Frylock: [Shake and Meatwad are strapped to chairs] Gentlemen, the OoGhiJ MiQtxxXA!
Master Shake: Frylock, come on, are you really gonna call it that?
Frylock: Well, yeah. I mean that's the Klingon word for superior galactic intelligence, and that's what this is.
Master Shake: Superior galactic grandma after eating a block of cheese, smoking three packs of cigarettes, and drinkin' a quart of milk. Disgusting, that's the word.
Frylock: Well, I invented it and I can call it what I want!
Master Shake: Fine. Hey, good luck with the casual sex. I mean it. No. Because you won't get it. Not with that name. Anyway, go on, I'm sorry to interrupt.
Frylock: [sighs] Meatwad, what do you think?

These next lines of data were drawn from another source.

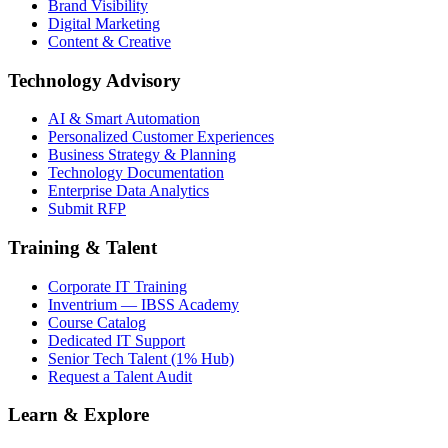
Brand Visibility
Digital Marketing
Content & Creative
Technology Advisory
AI & Smart Automation
Personalized Customer Experiences
Business Strategy & Planning
Technology Documentation
Enterprise Data Analytics
Submit RFP
Training & Talent
Corporate IT Training
Inventrium — IBSS Academy
Course Catalog
Dedicated IT Support
Senior Tech Talent (1% Hub)
Request a Talent Audit
Learn & Explore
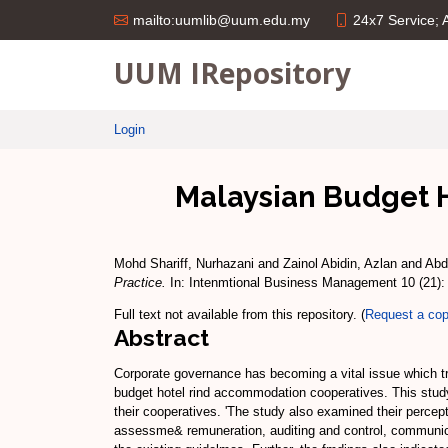
24x7 Service;
mailto:uumlib@uum.edu.my
UUM IRepository
Login
Malaysian Budget 
Mohd Shariff, Nurhazani
and
Zainol Abidin, Azlan
and
Abd
Practice.
In: Intenmtional Business Management 10 (21):
Full text not available from this repository. (
Request a co
Abstract
Corporate governance has becoming a vital issue which t
budget hotel rind accommodation cooperatives. This study 
their cooperatives. 'The study also examined their perce
assessme& remuneration, auditing and control, communica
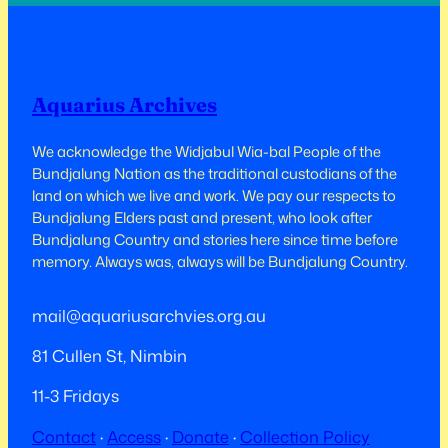
Aquarius Archives
We acknowledge the Widjabul Wia-bal People of the
Bundjalung Nation as the traditional custodians of the
land on which we live and work.​​ We pay our respects to
Bundjalung Elders past and present, who look after
Bundjalung Country and stories here since time before
memory. Always was, always will be Bundjalung Country.
mail@aquariusarchvies.org.au
81 Cullen St, Nimbin
11-3 Fridays
Contact
·
Access
·
Donate
·
Collection Policy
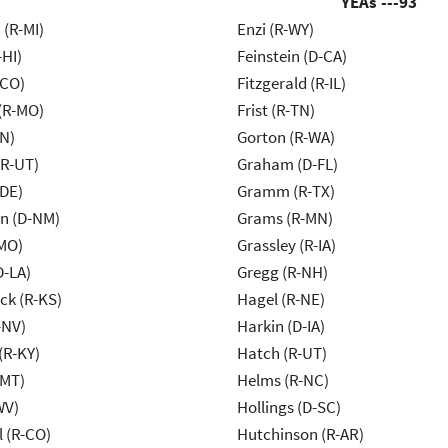
YEAs ---
93
(R-MI)
Enzi (R-WY)
-HI)
Feinstein (D-CA)
-CO)
Fitzgerald (R-IL)
 (R-MO)
Frist (R-TN)
IN)
Gorton (R-WA)
(R-UT)
Graham (D-FL)
-DE)
Gramm (R-TX)
n (D-NM)
Grams (R-MN)
MO)
Grassley (R-IA)
D-LA)
Gregg (R-NH)
k (R-KS)
Hagel (R-NE)
-NV)
Harkin (D-IA)
(R-KY)
Hatch (R-UT)
-MT)
Helms (R-NC)
WV)
Hollings (D-SC)
 (R-CO)
Hutchinson (R-AR)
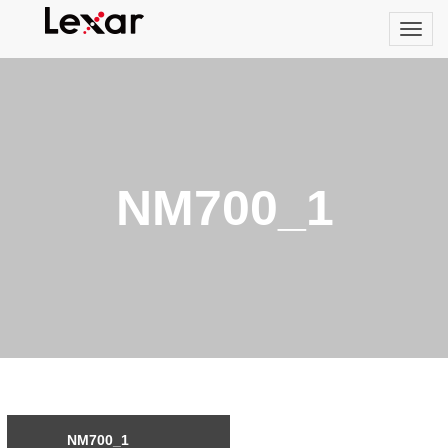
NM700_1
NM700_1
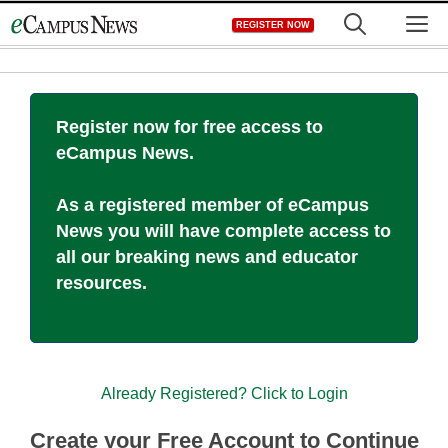
Skip
M
REGISTER NOW
to
content
Register now for free access to
eCampus News.
As a registered member of eCampus
News you will have complete access to
all our breaking news and educator
resources.
Already Registered? Click to Login
Create your Free Account to Continue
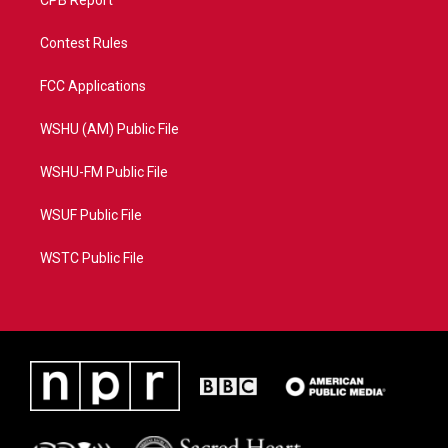
CPB Report
Contest Rules
FCC Applications
WSHU (AM) Public File
WSHU-FM Public File
WSUF Public File
WSTC Public File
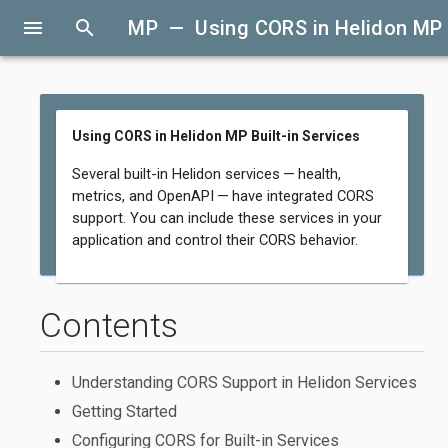
menu
search
MP — Using CORS in Helidon MP B
Using CORS in Helidon MP Built-in Services
Several built-in Helidon services — health,
metrics, and OpenAPI — have integrated CORS
support. You can include these services in your
application and control their CORS behavior.
Contents
Understanding CORS Support in Helidon Services
Getting Started
Configuring CORS for Built-in Services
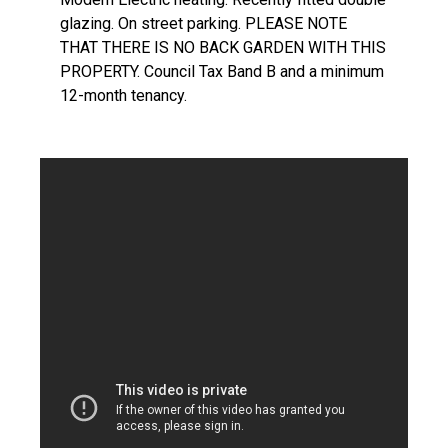
glazing. On street parking. PLEASE NOTE
THAT THERE IS NO BACK GARDEN WITH THIS
PROPERTY. Council Tax Band B and a minimum
12-month tenancy.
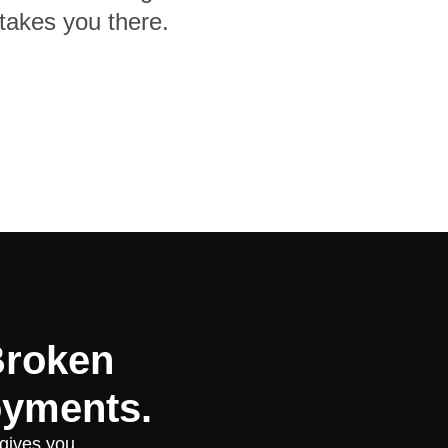
takes you there.
Broken
oyments.
 gives you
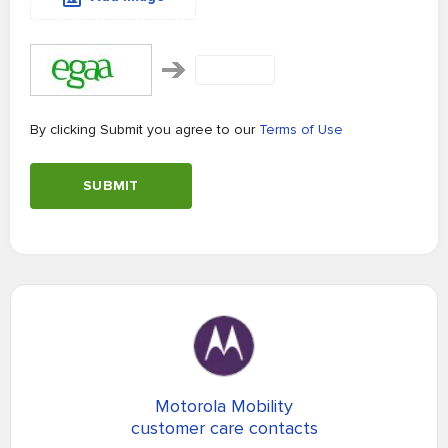
By clicking Submit you agree to our
Terms of Use
SUBMIT
Motorola Mobility
customer care contacts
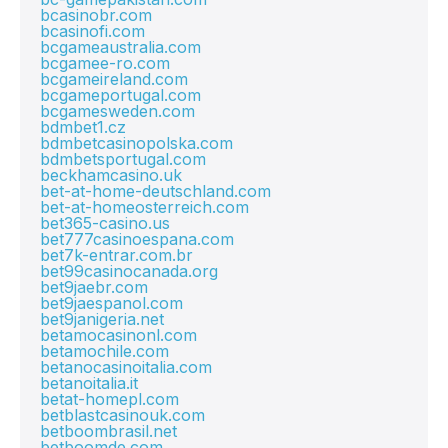
bcasinobr.com
bcasinofi.com
bcgameaustralia.com
bcgamee-ro.com
bcgameireland.com
bcgameportugal.com
bcgamesweden.com
bdmbet1.cz
bdmbetcasinopolska.com
bdmbetsportugal.com
beckhamcasino.uk
bet-at-home-deutschland.com
bet-at-homeosterreich.com
bet365-casino.us
bet777casinoespana.com
bet7k-entrar.com.br
bet99casinocanada.org
bet9jaebr.com
bet9jaespanol.com
bet9janigeria.net
betamocasinonl.com
betamochile.com
betanocasinoitalia.com
betanoitalia.it
betat-homepl.com
betblastcasinouk.com
betboombrasil.net
betboomde.com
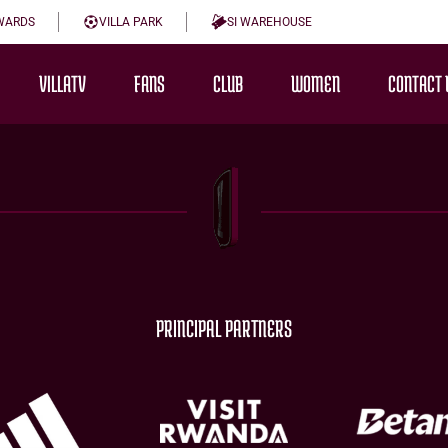
WARDS
VILLA PARK
SI WAREHOUSE
VILLATV
FANS
CLUB
WOMEN
CONTACT 
PRINCIPAL PARTNERS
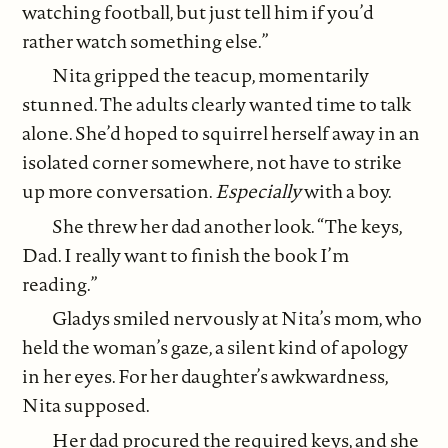
watching football, but just tell him if you’d
rather watch something else.”
Nita gripped the teacup, momentarily
stunned. The adults clearly wanted time to talk
alone. She’d hoped to squirrel herself away in an
isolated corner somewhere, not have to strike
up more conversation.
Especially
with a boy.
She threw her dad another look. “The keys,
Dad. I really want to finish the book I’m
reading.”
Gladys smiled nervously at Nita’s mom, who
held the woman’s gaze, a silent kind of apology
in her eyes. For her daughter’s awkwardness,
Nita supposed.
Her dad procured the required keys, and she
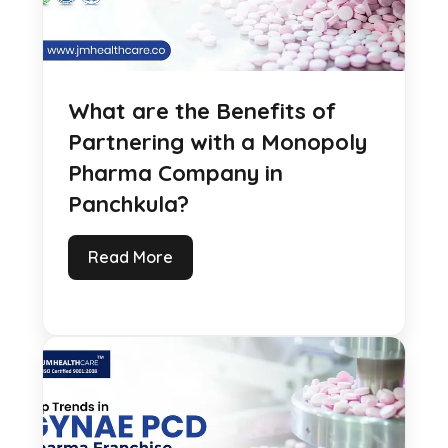
What are the Benefits of
Partnering with a Monopoly
Pharma Company in
Panchkula?
Read More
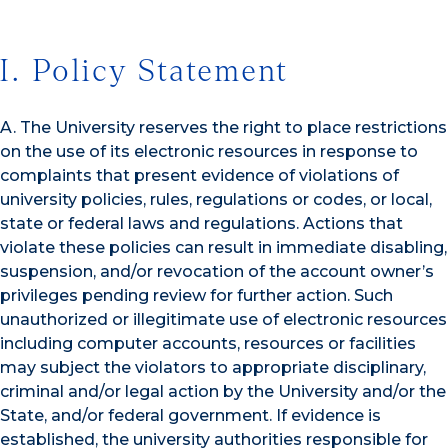
I. Policy Statement
A. The University reserves the right to place restrictions
on the use of its electronic resources in response to
complaints that present evidence of violations of
university policies, rules, regulations or codes, or local,
state or federal laws and regulations. Actions that
violate these policies can result in immediate disabling,
suspension, and/or revocation of the account owner’s
privileges pending review for further action. Such
unauthorized or illegitimate use of electronic resources
including computer accounts, resources or facilities
may subject the violators to appropriate disciplinary,
criminal and/or legal action by the University and/or the
State, and/or federal government. If evidence is
established, the university authorities responsible for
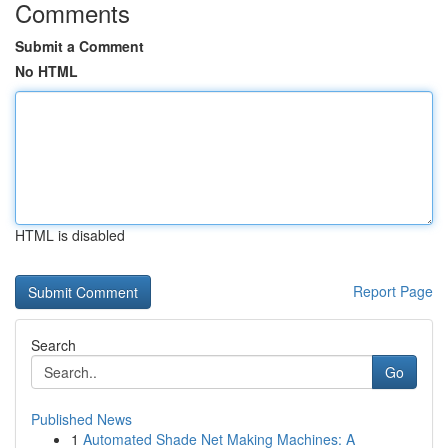
Comments
Submit a Comment
No HTML
HTML is disabled
Report Page
Search
Go
Published News
1
Automated Shade Net Making Machines: A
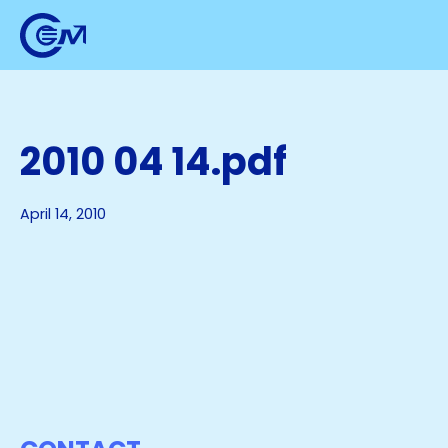
2010 04 14.pdf
April 14, 2010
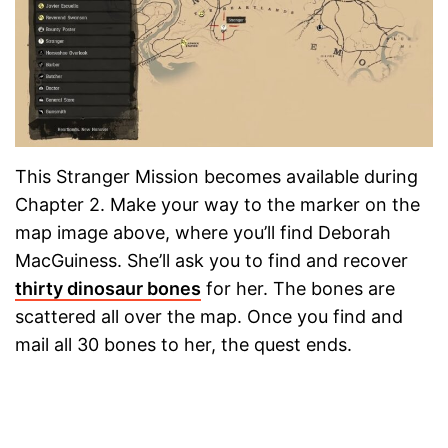
This Stranger Mission becomes available during
Chapter 2. Make your way to the marker on the
map image above, where you’ll find Deborah
MacGuiness. She’ll ask you to find and recover
thirty dinosaur bones
for her. The bones are
scattered all over the map. Once you find and
mail all 30 bones to her, the quest ends.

Meatwad: ...My butt itches.
Frylock: All right, all right, fine! What should I call it then?
Master Shake: Bad-Ass Motha'!
Meatwad: No, Snoopy! Or Schroeder. One of them two.
Master Shake: No! The Bad-Ass Motha' 4000!
Meatwad: The Red Baron!
Master Shake: Goes twice as fast as your ass!
Oog: So there me was beating boulder into powder because me couldn't eat it, and magic ball land in lap. Naturally me think, "All right, free egg." because... me stupid and me caveman. So me spent about three days humping and bust open with thigh bone so me could eat it good. Then magic ball shoot Oog with beam, and next thing me know me go out and invent wheel out of dinosaur brain. Magic dino wheel rolls for three short distance until me eat it. The point is, me get smarter. Soon me walk upright, me feather back dirty matted hair into wings for style, and me stop to use bathroom as opposed to me just doing it as me walk.
Meatwad: Give him Clam Digger
Frylock: I don't think Clam Digger is...
Oog: Clam Digger. Give Oog Clam Digger.
Meatwad: Oh you gonna love this, boy. Tyrone calls you up, you know, in the game, and he says, "I can dig more clams than you, stupid!" And you've got to say, "Nuh-uh, boy!" And then y'all gotta race down to the beach with your buckets and your shovels. And the object of the game... is to find parking.
Oog: No Clam Digger.
Carl: Okay Candy, I'm sorry - I guess we're not in America. I guess now I'm not allowed to pay for sex with pennies.
Err: [Err and Ignignokt walk into view] "A" is for apple, "J" is for jacks.
Ignignokt: [noticing the OoGhiJ MiQtxxXA] Look Err, free egg.
Err: [jumps atop the computer] Damn, yeah! For straight, for shizum!
Ignignokt: [looks to the screen] Try having omelettes now, Denver!
Ignignokt: Did you hear what I said, Denver?
[raising both middle fingers to the screen]
Ignignokt: Or shall I turn it up for you?